27 July 2008

The Church of Openness

In Digital Code of Life, I explained at length - some would say at excessive length - how the Human Genome Project was a key early demonstration of the transformative power of openness. Here's one of the key initiators of that project, George Church, who wants to open up genomics even more. Why? Because:

Exponentials don't just happen. In Church's work, they proceed from two axioms. The first is automation, the idea that by automating human tasks, letting a computer or a machine replicate a manual process, technology becomes faster, easier to use, and more popular. The second is openness, the notion that sharing technologies by distributing them as widely as possible with minimal restrictions on use encourages both the adoption and the impact of a technology.

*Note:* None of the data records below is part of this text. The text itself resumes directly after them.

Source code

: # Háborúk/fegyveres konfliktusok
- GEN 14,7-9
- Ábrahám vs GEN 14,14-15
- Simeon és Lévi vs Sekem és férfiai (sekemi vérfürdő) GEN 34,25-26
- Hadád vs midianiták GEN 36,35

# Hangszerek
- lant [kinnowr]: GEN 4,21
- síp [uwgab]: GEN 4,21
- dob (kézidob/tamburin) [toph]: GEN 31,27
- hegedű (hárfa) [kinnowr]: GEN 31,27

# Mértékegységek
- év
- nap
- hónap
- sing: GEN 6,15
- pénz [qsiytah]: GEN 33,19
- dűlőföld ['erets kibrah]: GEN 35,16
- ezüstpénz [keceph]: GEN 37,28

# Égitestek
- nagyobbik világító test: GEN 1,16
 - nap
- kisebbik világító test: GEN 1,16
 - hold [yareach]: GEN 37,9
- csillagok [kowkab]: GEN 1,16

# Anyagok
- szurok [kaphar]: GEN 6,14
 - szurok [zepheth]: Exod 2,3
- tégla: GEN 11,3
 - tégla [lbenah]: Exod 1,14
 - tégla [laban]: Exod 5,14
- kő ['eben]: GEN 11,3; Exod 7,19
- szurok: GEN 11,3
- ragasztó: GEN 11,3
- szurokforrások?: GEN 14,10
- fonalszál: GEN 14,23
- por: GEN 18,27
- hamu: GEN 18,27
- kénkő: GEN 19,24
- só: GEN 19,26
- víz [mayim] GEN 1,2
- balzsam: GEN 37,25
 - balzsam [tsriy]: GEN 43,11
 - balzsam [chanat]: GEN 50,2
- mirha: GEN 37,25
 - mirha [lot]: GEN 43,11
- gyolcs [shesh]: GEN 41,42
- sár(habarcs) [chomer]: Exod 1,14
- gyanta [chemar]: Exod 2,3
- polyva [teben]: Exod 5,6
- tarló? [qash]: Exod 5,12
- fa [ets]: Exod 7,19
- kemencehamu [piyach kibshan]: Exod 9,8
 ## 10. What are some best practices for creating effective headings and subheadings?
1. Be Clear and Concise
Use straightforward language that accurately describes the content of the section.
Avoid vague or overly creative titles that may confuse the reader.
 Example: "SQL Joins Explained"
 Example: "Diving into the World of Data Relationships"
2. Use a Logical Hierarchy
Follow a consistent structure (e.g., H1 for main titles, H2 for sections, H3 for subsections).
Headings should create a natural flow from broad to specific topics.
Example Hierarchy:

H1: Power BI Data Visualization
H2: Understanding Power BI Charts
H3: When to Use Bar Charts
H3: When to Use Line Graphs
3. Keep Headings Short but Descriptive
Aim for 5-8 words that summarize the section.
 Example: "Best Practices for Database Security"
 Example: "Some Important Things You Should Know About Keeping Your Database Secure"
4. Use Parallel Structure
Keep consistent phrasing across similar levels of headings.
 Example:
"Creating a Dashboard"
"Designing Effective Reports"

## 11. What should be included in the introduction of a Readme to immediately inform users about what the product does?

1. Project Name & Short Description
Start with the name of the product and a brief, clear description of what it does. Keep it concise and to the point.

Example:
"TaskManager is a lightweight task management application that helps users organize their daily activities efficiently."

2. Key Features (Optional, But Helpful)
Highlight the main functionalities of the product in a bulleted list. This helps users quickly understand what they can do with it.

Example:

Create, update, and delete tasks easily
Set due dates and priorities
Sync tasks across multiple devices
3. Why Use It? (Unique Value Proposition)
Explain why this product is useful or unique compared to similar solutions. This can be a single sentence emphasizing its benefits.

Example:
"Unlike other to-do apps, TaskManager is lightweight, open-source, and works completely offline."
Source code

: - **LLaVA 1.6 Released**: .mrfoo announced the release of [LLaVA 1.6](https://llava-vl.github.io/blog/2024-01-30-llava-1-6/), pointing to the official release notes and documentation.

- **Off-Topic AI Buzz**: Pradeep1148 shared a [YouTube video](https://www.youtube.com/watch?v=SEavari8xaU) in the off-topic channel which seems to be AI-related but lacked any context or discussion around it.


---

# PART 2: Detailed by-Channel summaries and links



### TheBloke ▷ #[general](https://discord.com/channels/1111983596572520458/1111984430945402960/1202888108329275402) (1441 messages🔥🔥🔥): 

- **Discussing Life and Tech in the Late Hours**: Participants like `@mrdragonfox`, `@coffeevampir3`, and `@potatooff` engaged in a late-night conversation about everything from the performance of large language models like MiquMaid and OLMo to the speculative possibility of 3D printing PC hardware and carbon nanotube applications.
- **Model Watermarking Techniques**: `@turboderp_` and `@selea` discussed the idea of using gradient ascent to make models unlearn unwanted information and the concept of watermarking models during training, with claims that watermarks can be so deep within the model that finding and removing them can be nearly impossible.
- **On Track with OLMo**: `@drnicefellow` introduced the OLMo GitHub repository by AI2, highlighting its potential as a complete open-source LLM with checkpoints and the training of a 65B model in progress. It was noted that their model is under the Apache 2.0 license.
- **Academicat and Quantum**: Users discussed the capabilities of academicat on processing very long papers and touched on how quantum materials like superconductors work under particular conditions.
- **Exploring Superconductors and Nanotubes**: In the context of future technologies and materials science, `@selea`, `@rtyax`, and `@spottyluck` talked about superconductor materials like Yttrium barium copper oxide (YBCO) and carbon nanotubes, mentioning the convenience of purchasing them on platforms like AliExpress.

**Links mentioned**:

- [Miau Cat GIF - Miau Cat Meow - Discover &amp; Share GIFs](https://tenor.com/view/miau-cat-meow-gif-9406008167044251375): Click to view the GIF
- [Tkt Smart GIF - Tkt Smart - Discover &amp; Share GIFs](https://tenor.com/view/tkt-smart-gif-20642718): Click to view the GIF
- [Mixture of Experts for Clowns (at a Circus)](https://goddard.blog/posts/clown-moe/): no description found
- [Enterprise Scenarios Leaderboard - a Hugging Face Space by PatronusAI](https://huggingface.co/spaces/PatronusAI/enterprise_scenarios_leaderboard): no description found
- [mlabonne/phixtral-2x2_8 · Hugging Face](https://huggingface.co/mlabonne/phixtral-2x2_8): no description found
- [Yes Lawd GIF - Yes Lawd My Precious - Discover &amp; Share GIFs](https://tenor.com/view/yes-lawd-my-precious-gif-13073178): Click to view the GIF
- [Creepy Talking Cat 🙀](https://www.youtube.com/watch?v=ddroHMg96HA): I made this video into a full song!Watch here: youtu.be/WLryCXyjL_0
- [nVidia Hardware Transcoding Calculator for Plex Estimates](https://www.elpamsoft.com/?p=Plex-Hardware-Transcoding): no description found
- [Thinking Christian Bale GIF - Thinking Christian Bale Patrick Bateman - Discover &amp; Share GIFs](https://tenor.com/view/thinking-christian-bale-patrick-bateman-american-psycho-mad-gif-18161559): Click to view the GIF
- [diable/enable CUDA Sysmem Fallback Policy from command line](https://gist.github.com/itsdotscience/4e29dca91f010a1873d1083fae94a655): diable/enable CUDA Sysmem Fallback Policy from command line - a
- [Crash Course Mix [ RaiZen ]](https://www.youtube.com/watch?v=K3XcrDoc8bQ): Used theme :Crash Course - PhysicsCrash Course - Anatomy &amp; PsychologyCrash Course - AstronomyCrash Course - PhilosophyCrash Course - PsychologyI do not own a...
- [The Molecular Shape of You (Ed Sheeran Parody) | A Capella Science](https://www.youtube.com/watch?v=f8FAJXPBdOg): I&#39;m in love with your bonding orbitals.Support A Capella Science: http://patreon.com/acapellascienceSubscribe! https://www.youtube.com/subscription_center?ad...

And Church believes in openness so much, he's even applying to his sequencer:

In the past three years, more companies have joined the marketplace with their own instruments, all of them driving toward the same goal: speeding up the process of sequencing DNA and cutting the cost. Most of the second-generation machines are priced at around $500,000. This spring, Church's lab undercut them all with the Polonator G.007 — offered at the low, low price of $150,000. The instrument, designed and fine-tuned by Church and his team, is manufactured and sold by Danaher, an $11 billion scientific-equipment company. The Polonator is already sequencing DNA from the first 10 PGP volunteers. What's more, both the software and hardware in the Polonator are open source. In other words, any competitor is free to buy a Polonator for $150,000 and copy it. The result, Church hopes, will be akin to how IBM's open-architecture approach in the early '80s fueled the PC revolution.